Taken From Wednesday, July 6, 2011

I did a lot of reading today. My book called Revolution. I forget by who. Let's see, & i didn't do much of anything today, just ate, & waited in melanie's office while she worked. I am getting SO FAT here. Oh well...
& you know what, i hate becca's boyfriend. He is such a complete asshole towards her. She deserves much better. I told her that but she said she doesn't care, she still wants him even though he's an asshole. Ugh. I mean sure, he has issues of his own, but ugh, he is so like NOT a ray of sunshine. He just makes my best friend feel like shit all the time. I want to punch him... & i want karl to text me back. He hasn't since maybe 4:30 today? I dunno. He probably had to work or something, or fell asleep.
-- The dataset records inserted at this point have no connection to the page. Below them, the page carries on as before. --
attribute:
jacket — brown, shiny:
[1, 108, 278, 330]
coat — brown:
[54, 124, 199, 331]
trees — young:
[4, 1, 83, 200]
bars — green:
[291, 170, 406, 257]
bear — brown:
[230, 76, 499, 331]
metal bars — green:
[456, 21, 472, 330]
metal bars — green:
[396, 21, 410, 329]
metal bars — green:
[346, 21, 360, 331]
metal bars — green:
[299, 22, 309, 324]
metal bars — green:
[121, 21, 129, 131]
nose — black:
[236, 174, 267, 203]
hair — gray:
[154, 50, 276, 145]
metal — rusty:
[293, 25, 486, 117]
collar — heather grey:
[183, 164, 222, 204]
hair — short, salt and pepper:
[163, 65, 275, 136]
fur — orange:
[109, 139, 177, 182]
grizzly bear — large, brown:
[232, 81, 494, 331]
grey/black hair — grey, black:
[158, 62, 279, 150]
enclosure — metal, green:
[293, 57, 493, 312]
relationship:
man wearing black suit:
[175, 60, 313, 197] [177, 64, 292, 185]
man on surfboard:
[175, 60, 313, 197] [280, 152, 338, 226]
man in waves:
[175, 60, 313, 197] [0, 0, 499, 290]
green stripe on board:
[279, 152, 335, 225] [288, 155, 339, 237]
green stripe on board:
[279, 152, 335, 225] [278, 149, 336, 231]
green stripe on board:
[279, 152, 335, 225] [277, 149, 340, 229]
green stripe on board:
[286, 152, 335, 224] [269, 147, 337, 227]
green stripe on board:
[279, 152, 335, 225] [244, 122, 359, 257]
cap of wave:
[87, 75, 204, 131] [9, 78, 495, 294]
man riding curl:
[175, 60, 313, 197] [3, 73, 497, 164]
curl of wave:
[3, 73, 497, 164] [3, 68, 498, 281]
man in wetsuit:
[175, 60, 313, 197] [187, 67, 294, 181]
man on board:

He's always saying how tired he is...
Amber said she got my letter today, & she'll send me one here at melanie's. I said okay...
I told becca i'd give her melanie's address so she could send me my super late birthday card over here. But i don't know melanie's address & i'd feel weird asking her for it. She might not want me to give it to becca cuz she doesn't know her or whatever. Oh, well.
Ugh. Why can't he just text me back... I miss talking to karl. When we first started texting he was like, always there. I wonder what changed. Whatever. I'm so sick of feeling so fat. But i do. I can't help it. I hate when my legs touch. It feels disgusting. I can't stand it. He says he'd like me to gain weight, like to a healthy BMI of 20. God i wanna make him happy but i don't wanna get that fat. At least i have the comforting fact that i can lose all this weight when i finally get home. Which will be on the 30th.
I'm going to go brush my sore teeth, now, & get ready for bed.